Software::Distributionen::Debian

Thunderbird ist zurück in Debian

Nach zwölf Jahren, in denen Debian Mozillas E-Mail-Client unter dem Namen Icedove veröffentlicht hat, kehrt das Projekt mit Mozillas Segen nun zu Thunderbird als Bezeichnung zurück.

Thunderbird Fehlermeldung

Mozilla

Thunderbird Fehlermeldung

Bereits im März 2016 erschien in Debian Firefox 45, der seit 2005 unter dem Namen Iceweasel veröffentlicht worden war. Nun folgt die Rückbenennung von Icedove zu Thunderbird. Grund für die ursprüngliche Umbenennung war eine Diskussion über die Benennung von Mozilla-Produkten in Debian. Mozilla führte sein Markenrecht mit der Begründung ins Feld, man wolle sicherstellen, das Firefox und Thunderbird für die Produkte direkt von Mozilla steht und ein gleichbleibendes Qualitätslevel bieten.

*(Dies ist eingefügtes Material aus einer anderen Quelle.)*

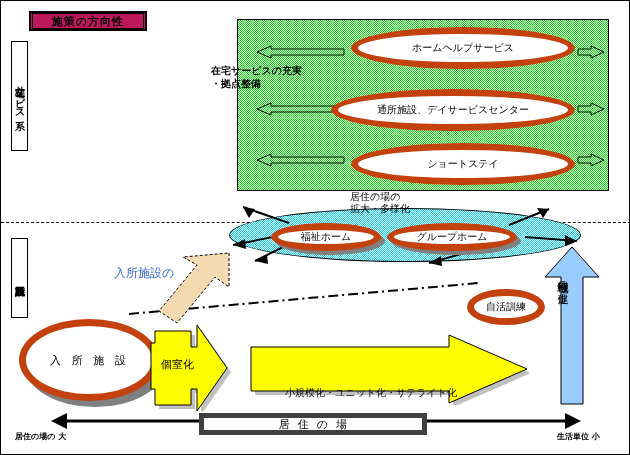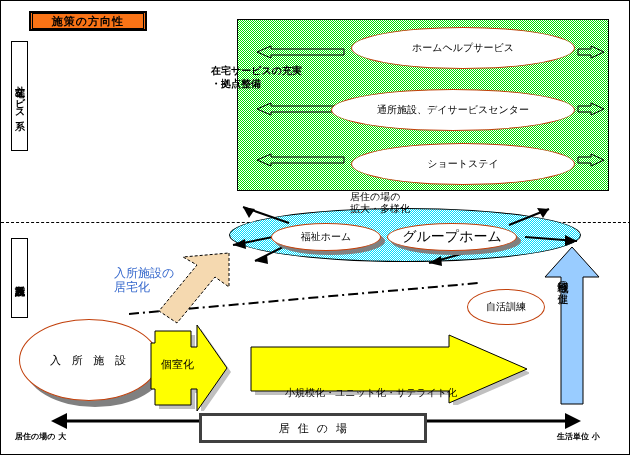"施策の方向性" #title-box { background: #f97316 -> #be185d }
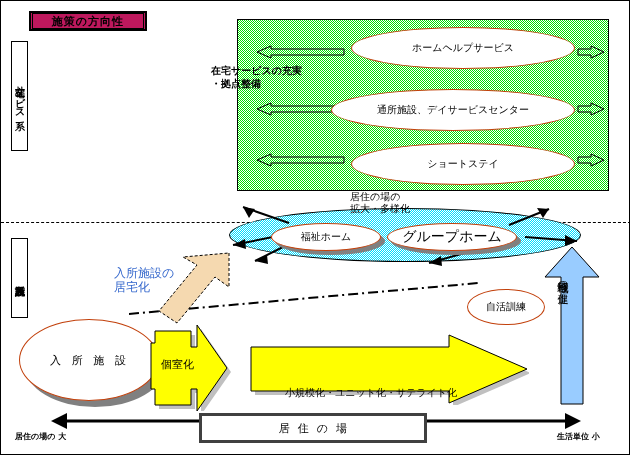"ホームヘルプサービス" .ell { border: 1px solid #c2410c -> 7px solid #c2410c }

Im Verlauf der Diskussion stellte sich Debian die Frage, ob Firefox und Thunderbird in der Form noch dem Debian Free Software Guide (DFSG) entsprächen, und entschied sich am Ende gegen Vorschläge seitens Mozilla wie »Debian Firefox« oder »Firefox for Debian«, sondern veröffentlichte Mozillas Browser und E-Mail-Client künftig als Iceweasel und Icedove. Neben den Namen wurden auch die Logos abgeändert, ansonsten war es das gleiche Produkt.

Thunderbird in Debian

Mozilla

Thunderbird in Debian

Mit dem jetzigen Re-Branding ist auch Thunderbird wieder in den Repositorien von Debian vorhanden. In Unstable liegt die erste Version Thunderbird 45.7.1-1 zum Testen bereit. Bereits seit einiger Zeit war das Paket im Experimental-Zweig geparkt. Im Zuge der Umbenennung wurde auch die Erweiterung Iceowl wieder in Lightning zurück benannt.

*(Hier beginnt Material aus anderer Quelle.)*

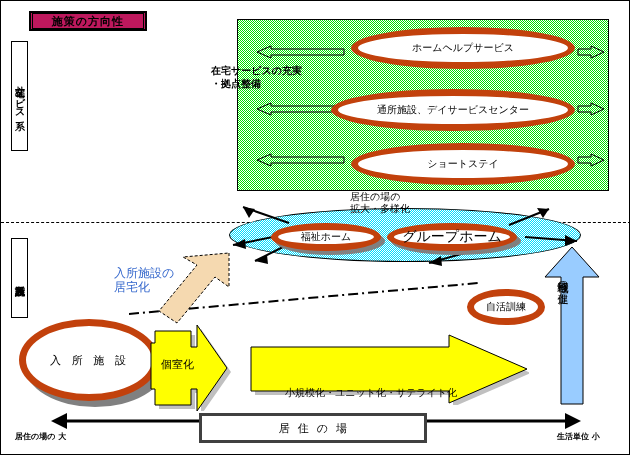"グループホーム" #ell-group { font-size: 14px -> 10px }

Entwickler Christoph Goehre ruft zum Testen auf, denn die Namensänderung bedingt auch Änderungen in bestehenden Dateien von Icedove. Die Installation über eine bestehende Icedove-Installation ändert unter anderem auch den Pfad des bisherigen Profils. Die erste Maßnahme vor dem Wechsel zu Thunderbird sollte das Sichern des bisherigen Profils in $HOME/.icedove sein. Weitere Hinweise zur Migration finden sich in /usr/share/doc/thunderbird/README.Debian. Thunderbird verschiebt beim ersten Start den bestehenden Ordner nach $HOME/.thunderbird. Dafür sorgt das Wrapper-Skript /usr/bin/thunderbird. Zudem werden Bezüge zu Icedove in den Mime-Types und an weiteren Stellen ersetzt. Vorsicht ist geboten, falls bisher Thunderbird bereits ohne Installation aus dem Home-Ordner heraus benutzt wurde. Dann kollidiert der neue Thunderbird-Ordner im Home mit dem dort bereits vorhandenen.

Die Entwickler würden gerne von den Testern erfahren, ob die Mime-Type-Assoziationen noch stimmen und ob die Migration unter allen Desktopumgebungen funktioniert. Fehlermeldungen werden an den Debian Bugtracker erbeten.